**Work item**
Verbatim copy, images excluded: write out each record shown below.

**Data**
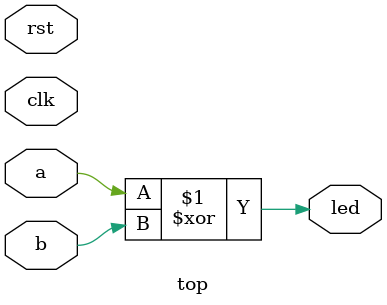
<source format=v>
module top(
  input a,
  input b,
  input clk,
  input rst,
  output led
);

  assign led = a ^ b;
endmodule

</source>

**Response**
<source format=v>
module top(
  input a,
  input b,
  input clk,
  input rst,
  output led
);

  assign led = a ^ b;
endmodule

</source>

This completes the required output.